Stand Up for Us
I am writing this letter in response to David Winkler-Schmit's article "The Gay Parent Trap" (News & Views, May 12). First, I would like to say thank you to Tracy, Minet, Steve and Todd for sharing the story of their families, and also to Winkler-Schmit for his timely and balanced article.
Specifically, however, I am writing in response to the comment from Forum for Equality Chairman Kenny Tucker. I would like to say, loud and clear, that Tucker's views on the present adoption laws in the state of Louisiana do not represent those of the gay community at large. In fact, it is individuals and organizations like Tucker and Forum for Equality that disempower the LGBTQ community to fight for the equal rights we deserve. How can we as a community find a foothold in our collective climb toward social justice when our leaders are doing nothing more than appeasing the status quo, too afraid to rock the boat lest we bring this state's gross negligence of the needs of its LGBTQ citizens to light?
LGBTQ people are tired of spineless representatives like Tucker, who has adopted a good-enough-for-now attitude when it comes to legislation that protects our LGBTQ brothers and sisters. We are tired of people telling us that if we want equal rights, we should move to California or Massachusetts.
I want Tucker to really question who he is representing, because the LGBTQ community in New Orleans would like to know the answer. We are not willing to wait around while Tucker asks his constituents which answer is least likely to anger the bigoted politicians he is trying to appease.
Unity LGBTQIQ Allies Coordinator, University of New Orleans
No Dumbing Down
Universities bring bright, motivated young people into Louisiana and retain state residents who would seek education and opportunities away from here. Students and schools spend money in the state, and universities hire nonacademic residents who then pay state taxes. There also are educated alumni who comprise the local workforce. Businesses start and come here for access to this educated population.
With all the benefits they provide, why does the state of Louisiana hate higher education? In the economic downturn, higher education is carrying an unjustified burden of state budget cuts. The final proof that the state hates higher education is that the state House Committee on Criminal Justice is supporting House Bill 27, which would allow people with permits to carry guns on university campuses. Every Louisiana college president and the American Association of University Professors opposes the legislation.
What young researcher seeking to establish a career at a university would want to build it in Louisiana? There are fewer graduate students with whom to work and teach, programs get cut without input, and now people are going to be allowed to carry guns on the one piece of real estate that is the safest in the state. Why does the state want to kill this golden goose? What will it mean to the state if there is no system to cultivate intellectual excellence and keep talented young people here?
This bias against intellectual endeavors will backfire. The next generation will look back at these decisions and see them as Louisiana's final decline into an economic and intellectual backwater.
Public health researcher
Congratulations to Yvonne Landry, owner of La Nuit Comedy Theater and the adjoining Box Office Lounge, for standing up for the health of her staff, the public and the great comedians and performers in our city by choosing to operate both the theater and bar as smoke-free establishments.

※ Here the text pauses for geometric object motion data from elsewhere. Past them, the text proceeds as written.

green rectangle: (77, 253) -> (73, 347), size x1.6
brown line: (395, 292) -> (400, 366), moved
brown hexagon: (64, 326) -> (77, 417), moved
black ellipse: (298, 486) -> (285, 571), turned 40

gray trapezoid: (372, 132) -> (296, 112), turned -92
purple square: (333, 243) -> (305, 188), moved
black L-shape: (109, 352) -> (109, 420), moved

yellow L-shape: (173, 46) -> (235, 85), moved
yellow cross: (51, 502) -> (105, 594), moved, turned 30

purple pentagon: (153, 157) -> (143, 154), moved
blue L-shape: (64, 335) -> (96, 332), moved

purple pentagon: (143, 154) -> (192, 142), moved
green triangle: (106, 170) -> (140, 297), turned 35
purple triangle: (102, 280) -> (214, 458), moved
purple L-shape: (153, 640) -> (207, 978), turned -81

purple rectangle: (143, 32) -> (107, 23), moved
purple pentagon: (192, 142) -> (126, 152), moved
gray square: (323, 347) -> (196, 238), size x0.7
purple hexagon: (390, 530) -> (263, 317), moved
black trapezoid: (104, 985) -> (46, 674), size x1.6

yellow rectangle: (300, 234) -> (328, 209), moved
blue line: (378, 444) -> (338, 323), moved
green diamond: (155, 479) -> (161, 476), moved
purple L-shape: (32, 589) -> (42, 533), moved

Back when the Surgeon General's office released its landmark report in 2006, it stated there is no safe amount of secondhand smoke, and we see that in the approximately 1,000 Louisianans who die each year from exposure to it. No one should have to put their health at risk to earn a paycheck or enjoy a night of entertainment and laughs at their favorite club.

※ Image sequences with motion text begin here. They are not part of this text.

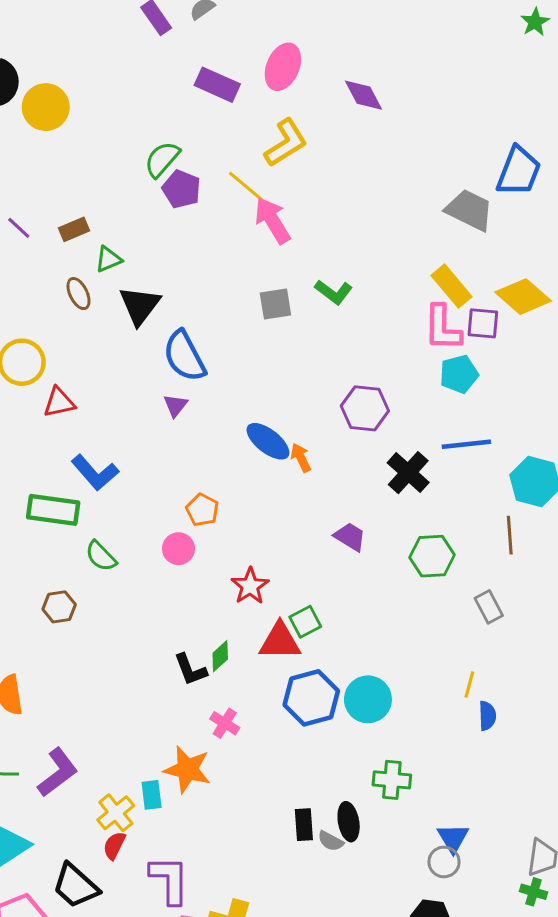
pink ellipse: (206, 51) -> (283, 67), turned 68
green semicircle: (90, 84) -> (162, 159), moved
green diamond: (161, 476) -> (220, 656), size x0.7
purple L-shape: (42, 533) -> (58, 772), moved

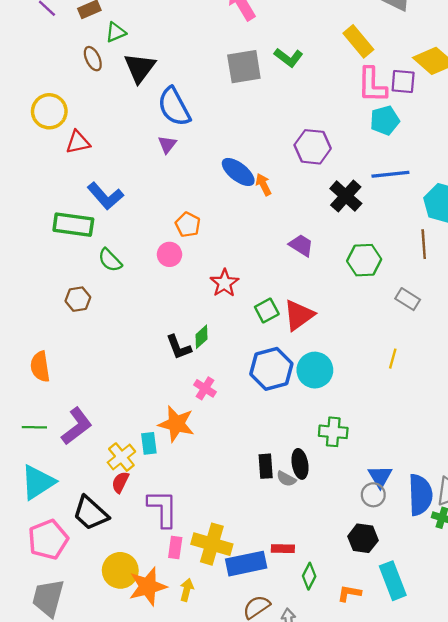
yellow rectangle: (451, 286) -> (358, 41), moved
gray square: (275, 304) -> (244, 67), size x1.4
gray rectangle: (489, 607) -> (408, 299), turned -30
red triangle: (280, 641) -> (299, 315), moved, turned -36
blue semicircle: (487, 716) -> (420, 495), moved, size x1.8

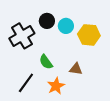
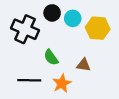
black cross: (22, 36) -> (25, 29), turned -35
black line: (26, 83) -> (29, 80), turned 55

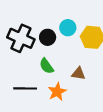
black circle: (52, 13) -> (48, 37), moved

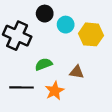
black circle: (48, 37) -> (45, 14), moved
green semicircle: (46, 66) -> (44, 64), turned 105

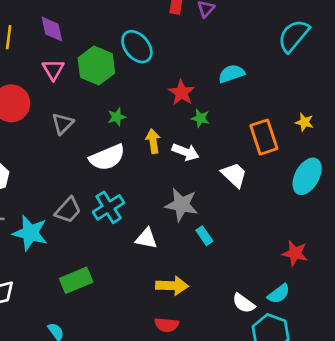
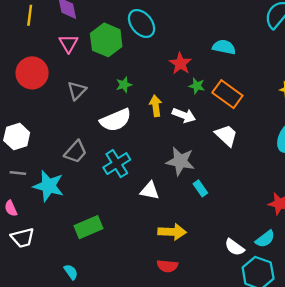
cyan semicircle: (231, 74) -> (224, 47), turned 30
orange rectangle: (264, 137) -> (227, 94), moved, turned -36
gray trapezoid: (68, 210) -> (76, 152), moved

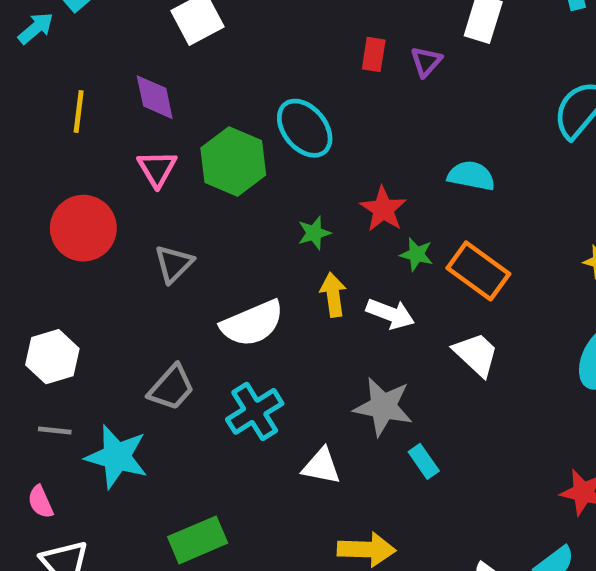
green star: (124, 85) -> (314, 233), moved

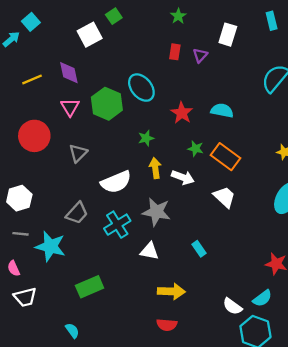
yellow line: (79, 112) -> (32, 79), turned 60
red star: (383, 209) -> (182, 113), moved
gray star: (383, 407) -> (156, 212), moved

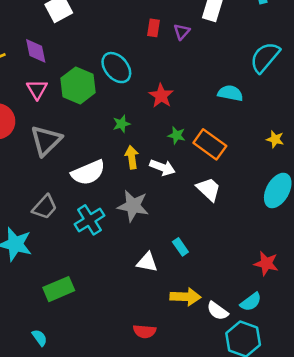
cyan semicircle: (222, 111) -> (230, 93), moved
gray triangle: (78, 153) -> (46, 141), size x1.5
white triangle: (149, 251) -> (147, 262), moved
yellow arrow: (171, 291) -> (186, 297), moved

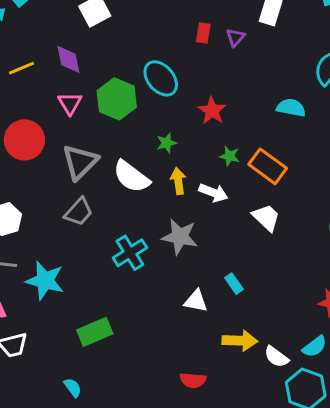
white semicircle: (88, 173) -> (131, 177), moved, turned 60
gray trapezoid: (45, 207) -> (79, 212), moved

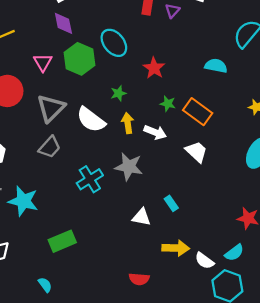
purple diamond: (68, 59) -> (63, 23), moved

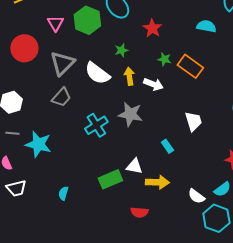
white trapezoid: (196, 152) -> (193, 121), moved, turned 30
white triangle: (141, 217) -> (134, 166), moved
green rectangle: (62, 241) -> (110, 179), moved
yellow arrow: (176, 248) -> (157, 182), moved
cyan semicircle: (45, 285) -> (63, 193), moved, turned -128

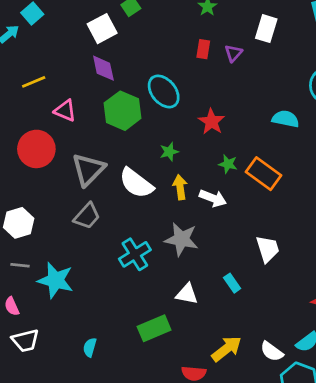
pink triangle: (55, 23) -> (65, 111), moved, turned -36
white triangle: (134, 166) -> (187, 294), moved
yellow arrow: (157, 182) -> (227, 349), moved, turned -40

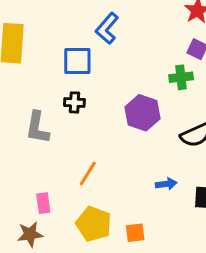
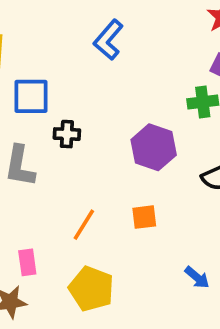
blue square: (77, 61) -> (31, 96), moved
blue arrow: (166, 184) -> (197, 277), moved, turned 48
orange square: (135, 233) -> (144, 217), moved

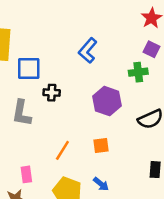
blue L-shape: (108, 40) -> (88, 51), moved
blue arrow: (197, 277) -> (101, 184), moved

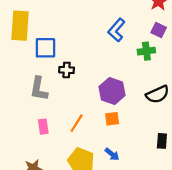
blue L-shape: (88, 51) -> (116, 30), moved
purple hexagon: (107, 101) -> (112, 91), moved
pink rectangle: (26, 174) -> (43, 127), moved

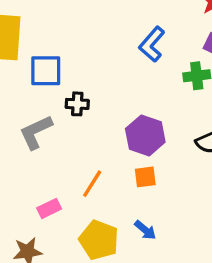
gray L-shape: (39, 89) -> (36, 132), turned 55
pink rectangle: (43, 127) -> (49, 208), moved, turned 72

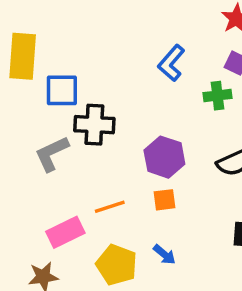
black cross: (77, 104) -> (94, 125), size x1.6
orange line: (92, 184) -> (110, 207), turned 40
pink rectangle: (49, 208) -> (65, 232), size x1.5

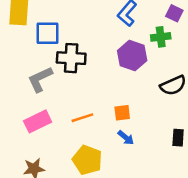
purple hexagon: (164, 157) -> (132, 56), moved
pink rectangle: (65, 232) -> (38, 121), moved
blue arrow: (164, 255) -> (126, 138), moved

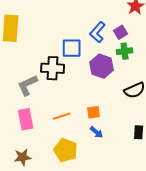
purple square: (174, 13) -> (121, 32), moved, turned 32
blue square: (48, 33) -> (72, 48), moved
pink rectangle: (38, 121) -> (26, 119), turned -75

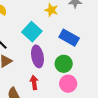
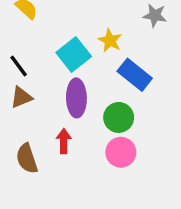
yellow star: (51, 10) -> (110, 40), moved

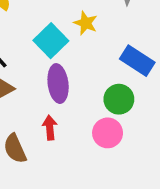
blue rectangle: (135, 75) -> (137, 61), moved
green circle: (119, 117) -> (119, 99), moved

Traditionally, the local stand-up and comedy club scene has been pretty scarce in New Orleans, so it's great to finally have a venue dedicated solely to promoting and cultivating our local comedy talent. As part of the redevelopment of the old Freret Street business corridor, La Nuit's smoke-free declaration represents a new, progressive way of doing business.
According to the Alzheimer's Association's "2009 Alzheimer's Disease Facts and Figures," more than 5 million Americans have Alzheimer's today, and 16 million could have it by 2050. As many as 83,000 Louisiana residents 65 and older will have the disease next year, and about 500,000 people nationwide will be diagnosed with young-onset Alzheimer's disease.
Congress has the power to prevent, treat and cure Alzheimer's. It must increase Alzheimer's research funding by an additional $250 million in the fiscal 2010 budget. The only way to defeat Alzheimer's is scientific research. Government funding for that research has been insufficient considering the staggering impact the disease will have on Medicare and Medicaid. Inadequate funding also threatens to squander the scientific progress researchers have made to date.
Our country cannot afford the Alzheimer's epidemic. The human costs are devastating and the costs to our health care system are unsustainable. Increasing research funding will speed the discovery of treatments we lack today, providing a gift of incalculable value to all Americans.